*Required work*:
Answer these questions about the joint letter below:
1. Who is marked as Chairman?
2. What date does the letter bear?
3. Under which section of which Act is the scheme of arrangement made?

JOINT LETTER FROM SPK ACQUISITIONS LIMITED AND IONA TECHNOLOGIES PLC

 

SPK Acquisitions Limited    IONA Technologies PLC   

Arthur Cox Building

Earlsfort Terrace

Dublin 2

  

The IONA Building

Shelbourne Road

Ballsbridge

Dublin 4

  

Incorporated and registered in Ireland under the

Companies Acts 1963 to 2006 with registered

number 453119

  

Incorporated and registered in Ireland under

the Companies Acts 1963 to 2006 with

registered number 171387

  

Board:

Norman R. Robertson

Peter M. Moloney

  

Board:

Kevin C. Melia (Chairman)

Seán Baker

Christopher J. Horn (Vice Chairman)

Ivor Kenny

James D. Maikranz

Bruce J. Ryan

Francesco Violante

Peter Zotto*

*Executive director

  

 

To The holders of IONA Options

1 August 2008

Dear IONA Optionholder,

 

1. Introduction

On 25 June 2008 the Board of IONA and the Board of SPK Acquisitions announced that they had reached agreement on the terms of a recommended acquisition for cash of the entire issued and to be issued share capital of IONA by SPK Acquisitions, a wholly-owned subsidiary of Progress, (the “Acquisition”) by means of a scheme of arrangement under section 201 of the Companies Act 1963 (the “Scheme”). You should already have received a copy of the Scheme Document dated 25 July 2008 which sets out the terms of the Scheme for your information. If you have not received a copy of the Scheme Document, please contact Donal Moriarty at IONA on (+353-1) 637-2291 or donal.moriarty@iona.com.

*Stored records*:
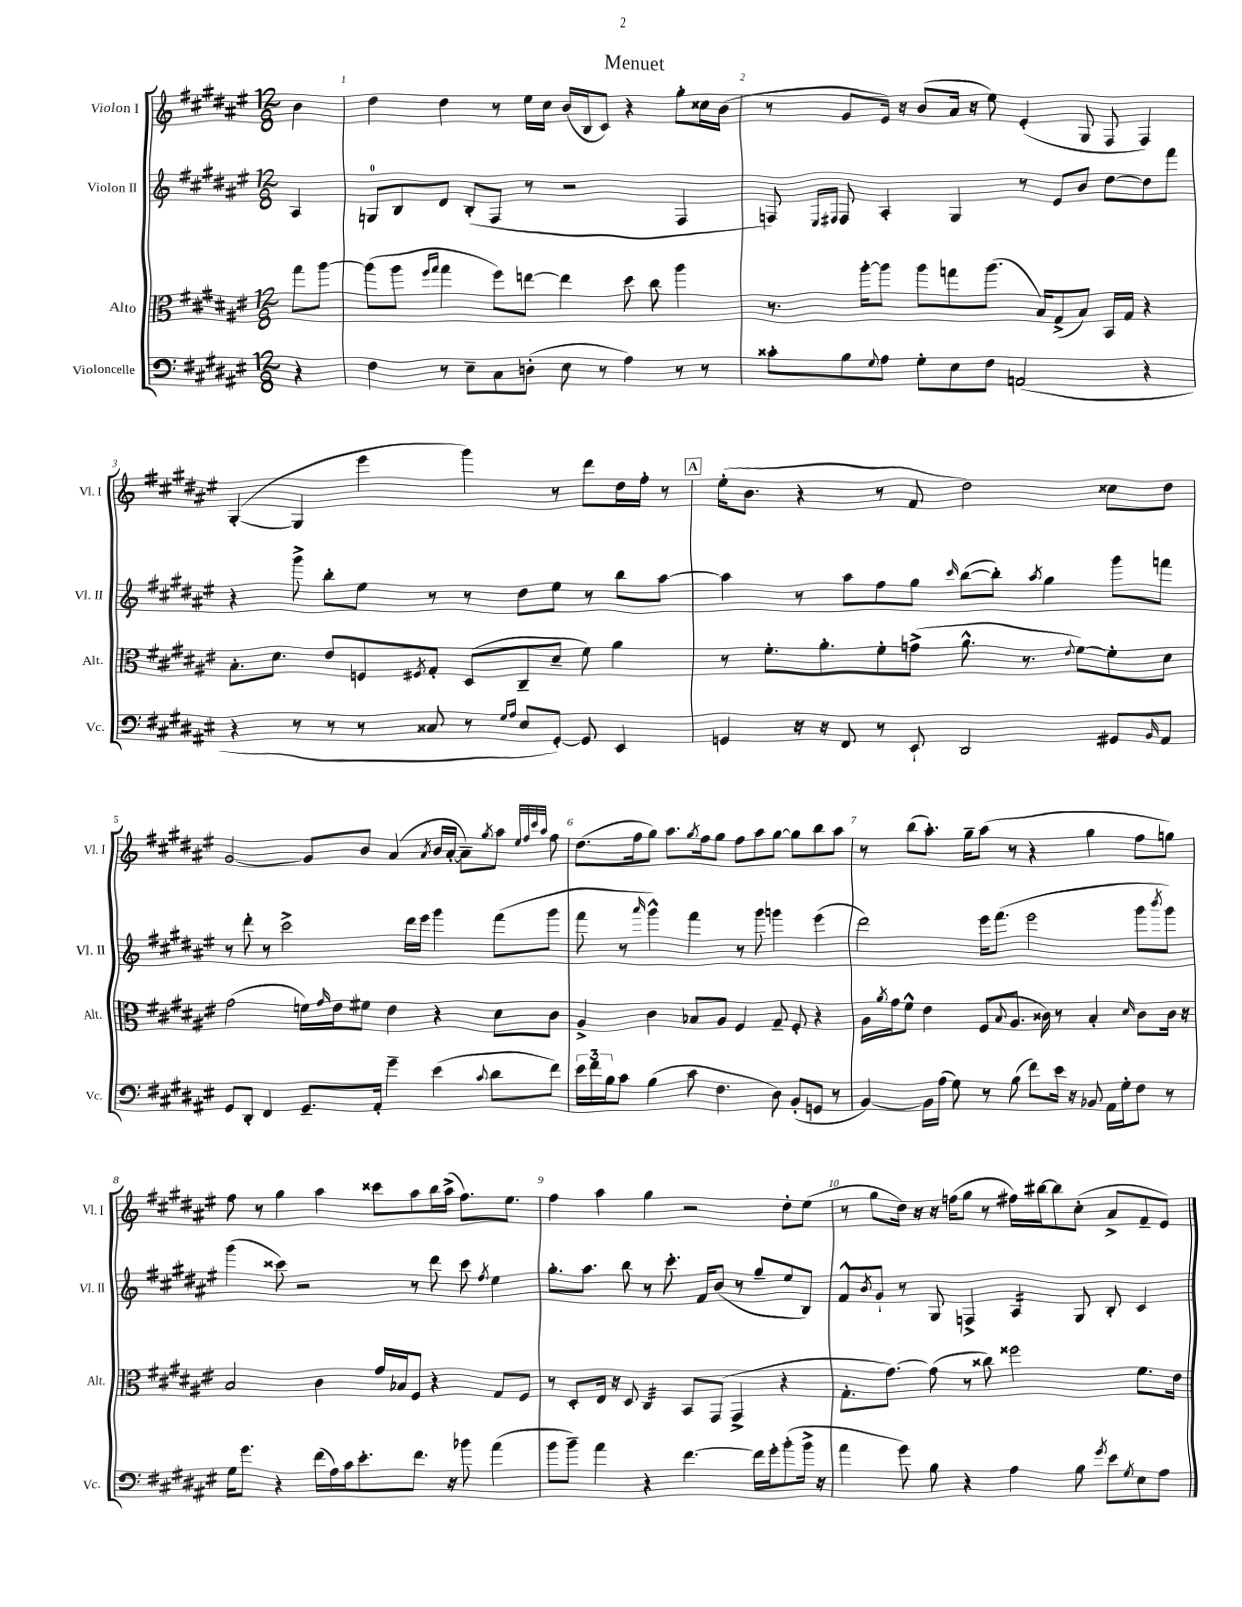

**kern	**kern	**kern	**kern
*staff4	*staff3	*staff2	*staff1
*clefF4	*clefC3	*clefG2	*clefG2
*k[f#c#g#d#a#e#]	*k[f#c#g#d#a#e#]	*k[f#c#g#d#a#e#]	*k[f#c#g#d#a#e#]
*M12/8	*M12/8	*M12/8	*M12/8
4r	8gg#\L	4A#/	4b\
.	[8aa#\J	.	.
=	=	=	=
4F#\	(8aa#\]L	8G/L	4dd#\
.	8aa#\J	8B/	.
.	16qqff#/LL	.	.
.	16qqgg#/JJ	.	.
8r	4gg#\	8d#/J	4dd#\
8E#~\L	.	(8B'/L	.
8C#\	8ff#\L)	8F#/J	8r
(8D'\J	[8ee\J	8r	16ee#\LL
.	.	.	16cc#\JJ
8E#\	4ee\]	2r	(16b/LL
.	.	.	16B/J
8r	.	.	8c#/J)
4A#\)	8dd#\	.	4r
.	8cc#\	.	.
8r	4aa#\	4F#/	8gg#'\L
8r	.	.	16cc##\L
.	.	.	(16b\JJ
=	=	=	=
8c##'\L	8.r	8F/)	8r
.	.	16qqE#/LL	.
.	.	16qqF#/JJ	.
8B\	.	8F#/	8g#/L
.	[16aa#'\LK	.	.
8qqG#/	.	.	.
8A#\J	8aa#\]J	4A#'/	16e#/Jk)
.	.	.	16r
8G#'\L	8aa#\L	.	(8b/L
8E#\	8gg\	4G#/	16a#/Jk
.	.	.	16r
8F#\J	(8.aa#\J	.	8ee#\)
(2AA/	.	8r	(4e#'/
.	16B/LK)	.	.
.	(8G#^/	8e#/L	.
.	8B/J)	8b/J	8G#/
.	16BB/LL	[8dd#\L	8F#/
.	16G#/JJ	.	.
4r	4r	8dd#\]	4F#/)
.	.	8fff#\J	.
=	=	=	=
4r	8.B'\L	4r	([4G#'/
.	8.d#\J	.	.
8r	.	8ggg#^\	4G#/]
8r	8e#/L	8bb'\L	.
8r	8F/	8ee#\J	4eee#\
.	8qF#/	.	.
8C##/	8G#'/J	8r	.
8r	(8D#/L	8r	4ggg#\)
16qqG#/LL	.	.	.
16qqA#/JJ	.	.	.
8E#/L	8C#~/	8dd#\L	.
[8GG#'/J)	8d#~/J	8ee#\J	8r
8GG#/]	8f#\)	8r	8ddd#\L
4EE#/	4a#\	8bb\L	16dd#\L
.	.	.	16ff#'\JJ
.	.	[8aa#\J	8r
=	=	=	=
4GG/	8r	4aa#\]	(16ee#'\LK
.	.	.	8.b\J
.	8.f#'\L	.	.
16r	.	8r	4r
16r	8.a#'\	.	.
8FF#/	.	8aa#\L	.
8r	8f#'\	8ff#\	8r
8EE#`/	(8g^\J	8gg#\J	8f#/
.	.	16qqccc#/	.
2DD#/	8.a#^^\	([8bb\L	2dd#\)
.	.	8bb'\]J)	.
.	8.r	.	.
.	.	8qaa#/	.
.	.	4gg#\	.
.	8qqe#/	.	.
.	[8f#\L)	.	.
8GG#/L	8f#'\]	8ggg#\L	8cc##\L
16qqBB/	.	.	.
8AA#/J	8d#\J	8fff\J	8dd#\J
=	=	=	=
8GG#/L	(2g#\	8r	[2g#/
8DD#'/J	.	8ddd#'\	.
4FF#/	.	8r	.
.	.	2ccc#^\	.
8.GG#~/L	16f\LL)	.	8g#/]L
.	16qqg#/	.	.
.	16e#\J	.	.
.	8f#\J	.	8b/J
16AA#'/Jk	.	.	.
4g#~\	4e#\	.	(4a#/
.	.	16ddd#\LL	.
.	.	16eee#\JJ	.
.	.	.	8qa#/
(4e#\	4r	4ggg#\	16b/LL
.	.	.	[16a#'/JJ
.	.	.	8a#~\]L)
8qqc#/	.	.	8qgg#/
8d#\L	8d#\L	(8fff#\L	8aa#\J
.	.	.	32qqee#/LLL
.	.	.	32qqff#/
.	.	.	32qqccc#/
.	.	.	32qqaa#/JJJ
8f#\J)	8c#\J	8ggg#\J	8ff#\
=	=	=	=
24e#\LL	4A#^/	8fff#\	(8.dd#\L
24f#\	.	.	.
24B\J	.	.	.
8c#\J	.	8r	.
.	.	.	16ff#\k
.	.	16qqaaa#/	.
(4B\	4c#\	4ggg#^^\)	8gg#\J)
.	.	.	8.aa#\L
8c#\	8B-/L	4fff#\	.
.	.	.	8qgg#/
.	.	.	16ff#\k
4.F#\	8A#/J	.	8gg#\J
.	4F#/	8r	8ff#\L
.	.	8ggg#\	8aa#\
8D#\)	8G#~/	4ggg\	[8gg#\J
(8BB'/L	8F#'/	.	8gg#\]L
8GG/J	4r	(4eee#\	8bb\
8r	.	.	8aa#\J
=	=	=	=
[4BB/)	16A#\LL	2ddd#\)	8r
.	8qa#/	.	.
.	16g#\J	.	.
.	8f#^^\J	.	(8bb\L
16BB\]LL	4e#\	.	8.aa#'\J)
(16A#\JJ	.	.	.
8G#\)	.	.	.
.	.	.	16gg#~\LK
8r	(8F#/L	16eee#\LK	(8aa#\J
.	.	(8.fff#\J	.
.	8qqB/	.	.
(8B\	8.A#/J	.	8r
8f#\L)	.	2eee#\	4r
.	16c##\)	.	.
16e#\Jk	8r	.	.
16r	.	.	.
8BB-/	4B'/	.	4gg#\
16AA#\LL	.	.	.
16G#'\J	.	.	.
.	16qqd#/	.	.
8F#\J	8c##\L	8ggg#\L	8ff#\L
.	.	8qbbb/	.
8r	16c##\Jk	8ggg#\J)	8gg\J)
.	16r	.	.
=	=	=	=
16G#\LK	2B/	(4ggg#\	8ff#\
8.g#\J	.	.	.
.	.	.	8r
4r	.	8ccc##\)	4gg#\
.	.	2r	.
(16f#\LL	4c#\	.	4aa#\
16A#\)	.	.	.
16c#\J	.	.	.
8.e#'\	.	.	.
.	16g#/LL	.	8ccc##\L
.	16B-/J	.	.
8.f#\J	8F#/J	8r	8aa#\
.	4r	8ddd#\	16bb\L
16r	.	.	(16aa#^\JJ
8b-\	.	8ccc##\	8.ff#\L)
.	.	8qff#/	.
(4a#\	8G#/L	4ee#\	.
.	.	.	8.ee#\J
.	8F#/J	.	.
=	=	=	=
8b\L	8r	8.gg#'\L	4ff#\
8b~\J)	8D#'/L	.	.
.	.	8.aa#\J	.
4a#\	16E#/Jk	.	4aa#\
.	16r	.	.
.	8D#/	8bb\	.
4r	4C#/	8r	4gg#\
.	.	8.ccc#'\	.
[4.f#\	8BB/L	.	2r
.	.	16f#/LK	.
.	(8GG#/J	(8b/J	.
.	4GG#^/	8r	.
16f#\]LL	.	8gg#~/L	.
16g#'\J	.	.	.
(8b'\	4r	8ee#/	8dd#'\L
16b^\Jk	.	8B/J)	(8ee#\J
16r	.	.	.
=	=	=	=
4a#\	8.G#'\L	8f#^^/L	8r
.	.	8qb/	.
.	.	8g#`/J	8gg#\L
.	[8.g#\J)	.	.
8g#\)	.	8r	16dd#\Jk)
.	.	.	16r
8B\	(8g#\]	8G#/	16r
.	.	.	(16ff\LK
4r	8r	4F^/	8gg#\J
.	8cc##\)	.	8r
4A#\	2ff##\	4A#/	16ff#\LL)
.	.	.	[16bb#\J
.	.	.	8bb#\]
8B\	.	8G#/	(8cc#'\J
8qg#/	.	.	.
8e#\L	.	8B'/	8a#^/L
8qG#/	.	.	.
8E#\	8.f#\L	4c#/	8f#~/
8A#\J	.	.	8e#/J)
.	16e#\Jk	.	.
==	==	==	==
*-	*-	*-	*-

*Result*:
1. Kevin C. Melia
2. 1 August 2008
3. Section 201 of the Companies Act 1963